# Görev koşulları
Aşağıdaki Engin Fırat metnine göre kısaca yanıtlayın:
(a) Türkiye'de yardımcı antrenörlük yaptığı kulüpler hangileri?
(b) Dünyanın her yerinde olduklarını görünce örnek aldığı hocalar hangi ülkelerden?
(c) Kendini Avrupa'ya kanıtlamak için önemli bulduğu ülke hangisi?

# Belge bölümü

Kenya Milli Takım Teknik Direktörü Engin Fırat, Kenya Milli Takımı'nın başına geçiş süreci ve birçok konu ile ilgili açıklamalarda bulundu. Yurt içinde çalışmayı hedefsizlik olarak gördüğünün altını çizen Engin Fırat, "Genç antrenör olarak Türkiye'de uzun süre yardımcı antrenörlük yaptım. Fenerbahçe, Samsunspor, Antalyaspor olsun. O süreçte bazı tecrübeler edindim. Büyüklerime baktım ki Türkiye'de bir kulüpten diğer kulübe gidiyorlar. Aslında ben orada bir hedefsizlik gördüm.
Ben kendi adıma başka şeyler yapmak istedim. Hedefimi değiştirmek istedim. Yurt dışındaki Portekizli, İspanyol hocalara bakarak dünyanın her yerinde olduklarını gördüm. O gün karar vermiştim ve kendime 'Engin başka bir yoldan git' dedim. Türk'ün her yerde başarılı olabileceğini her yerde Türkiye'yi en iyi şekilde temsil edebileceğini göstermek istedim. O anlamda da hep uluslararası olmaya çalıştım. Türkiye'ye yönelmedim Türkiye'yi kovalamadım.
Hep yurt dışında neler yaparım kendimi nasıl kanıtlayabilirim. Onun peşindeydim. Bunun devamında elde edilen başarılar, insanlarda bıraktığınız izlenimler uluslararası alanda konuşulduğuna göre her zaman da her yerde gündeme geliyorsunuz. Bugün Afrika oluyor, yarın Malezya oluyor yarın Amerika oluyor. Futbolda dünya çok küçük oldu şu anda. Siz de uluslararası başarıyı elde ettiğiniz zaman tabi bugün Kenya olur yarın başka bir yer olur. Yeni ülkelerin bana insani olarak kattığı tecrübeleri çok seviyorum. Bu yüzden yurt dışında çalışmayı çok seviyorum" şeklinde konuştu.
"Moldova, kendimi Avrupa'ya kanıtlamak için önemliydi"

# Alıntılanan veriler
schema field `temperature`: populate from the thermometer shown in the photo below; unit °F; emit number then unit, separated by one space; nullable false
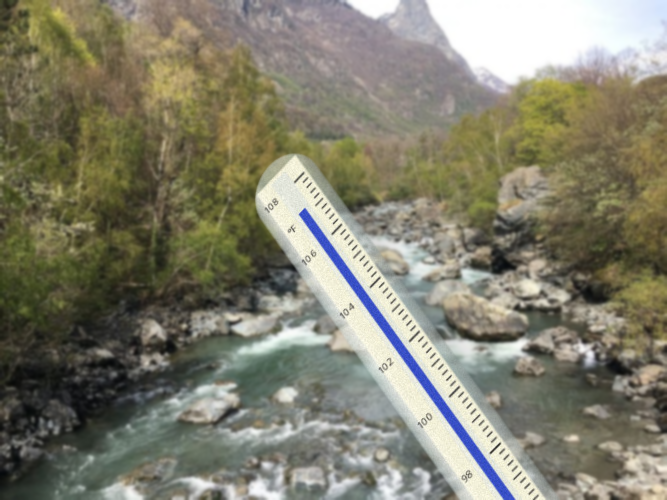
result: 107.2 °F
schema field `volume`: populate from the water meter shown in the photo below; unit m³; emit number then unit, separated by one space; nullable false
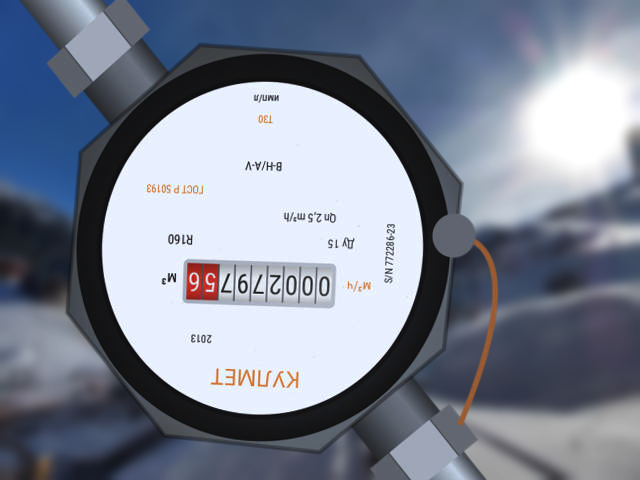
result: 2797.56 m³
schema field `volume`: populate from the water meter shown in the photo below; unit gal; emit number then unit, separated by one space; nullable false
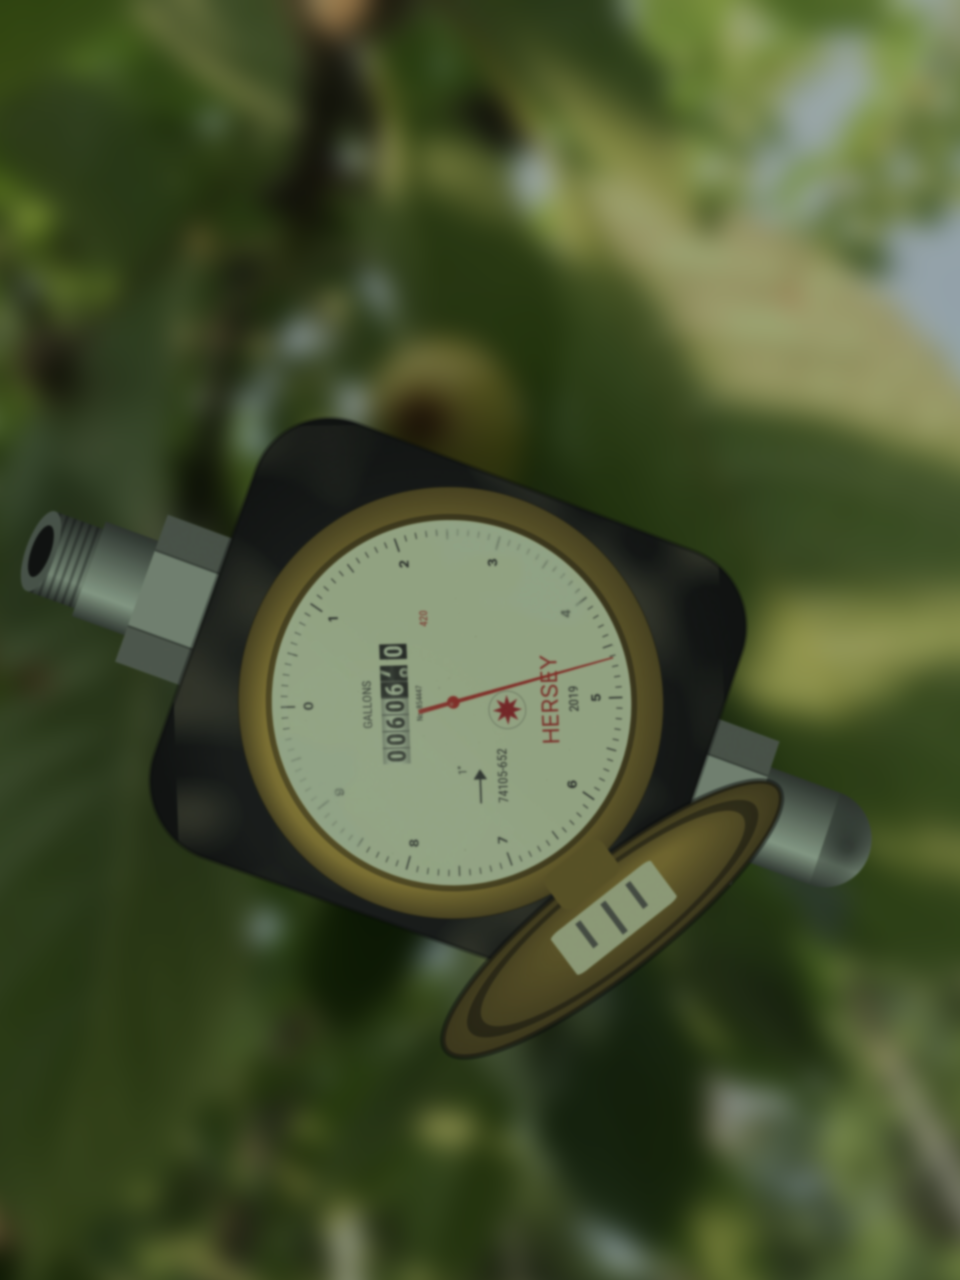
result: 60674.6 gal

# Görevin yanıtı
(a) Fenerbahçe, Samsunspor ve Antalyaspor.
(b) Portekiz ve İspanya.
(c) Moldova.